= Passage for review =
--

Monday, June 8, 2026

Not Giving up--Hoses 5:15-6:6. Sermon preached on June 7, 2026

            This is a world of sin; and it is everywhere. Sinful choices. Sinful leaders. Sinful teachers and sin-based practice. . . and, no, I am not speaking about today and the struggles associated with our current moment in history. You read and hear enough about that.

Rather, this is the context that the prophet Hosea lived and served the Lord in. As the end of the Northen Kingdom of Israel drew close, Hosea stood before God’s people with some of the harshest words recorded in the Old Testament. I once attempted to count the sins listed in Hosea’s prophecies against God’s people and I stopped at 44. . . 44 unique sins. Not 10. Like the 10 Commandments. 44 sins.

Hosea’s vivid imagery sets up a stark contrast for us, today. God is well-aware, well acquainted and familiar with the sins of His people and yet Hosea also offers us the rich imagery of our God who will not give up on the relationship He has with us. 

“This passage witnesses to God’s compassion toward a people who cannot even repent properly without God’s grace.”[1]

            In spite of all our sin, and in spite of the sins of the Israelites, God will not give up on His people. As you think about that today, I wonder how that feels in your life? 

Move 1- begging for favor

            While we know that God’s grace is the most important truth in this passage, it is not how the passage begins. 

Instead, as our passage begins in chapter 5. There in that one verse that I read, God seems aloof. Far off. Willing to walk away; walk back. And this is not a trait or a choice that we associate with God. For there are few hymns, and few confessional statements that affirm that farness of God. Or the aloofness of God. We do not celebrate a God who stands at a distance from us.  

            We all prefer to confess, and we can testify to how close God is to those who build, and nurture, a relationship with him. Last week I spent time reflecting on the relational nature of God in His Triune sense and I said that God wants us to mimic that relationship with each other. Here in Hosea, God seems to back away from that conclusion. 

            Verse 15, God is speaking, “I will return again to my place… until they beg for my favor.”

            And the place that God returns to, it is not close to His people. It feels, it reads, as far away from us. I wonder when was the last time that you felt God pulling away from you—by God’s choice? 

            While our world talks about the great pressure that we are under and spends great amounts of time talking about protection and security, or text today, leaves us feeling a bit… vulnerable. And in our vulnerable state, God withdraws.

 

            But even as he withdraws, there is a hint of our good news. 

            The NRSV uses the word ‘beg.’ Now your Bible might say something like, ‘earnestly seek me’ or ‘seek me early’ when it translates verse 15. As I often like to say, the word choice is important here—and Hosea’s word choice is very important to clear up what God is asking us to do.

--

= Given entries =
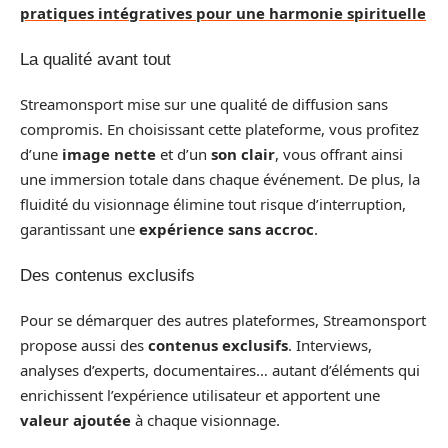
pratiques intégratives pour une harmonie spirituelle
La qualité avant tout
Streamonsport mise sur une qualité de diffusion sans
compromis. En choisissant cette plateforme, vous profitez
d’une
image nette
et d’un
son clair
, vous offrant ainsi
une immersion totale dans chaque événement. De plus, la
fluidité du visionnage élimine tout risque d’interruption,
garantissant une
expérience sans accroc
.
Des contenus exclusifs
Pour se démarquer des autres plateformes, Streamonsport
propose aussi des
contenus exclusifs
. Interviews,
analyses d’experts, documentaires… autant d’éléments qui
enrichissent l’expérience utilisateur et apportent une
valeur ajoutée
à chaque visionnage.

--

= Task directions =
In the sermon, at what number did the preacher stop when counting the sins listed in Hosea's prophecies? Rely only on the sermon when answering.

= Answer to the problem =
The preacher stopped at 44 unique sins.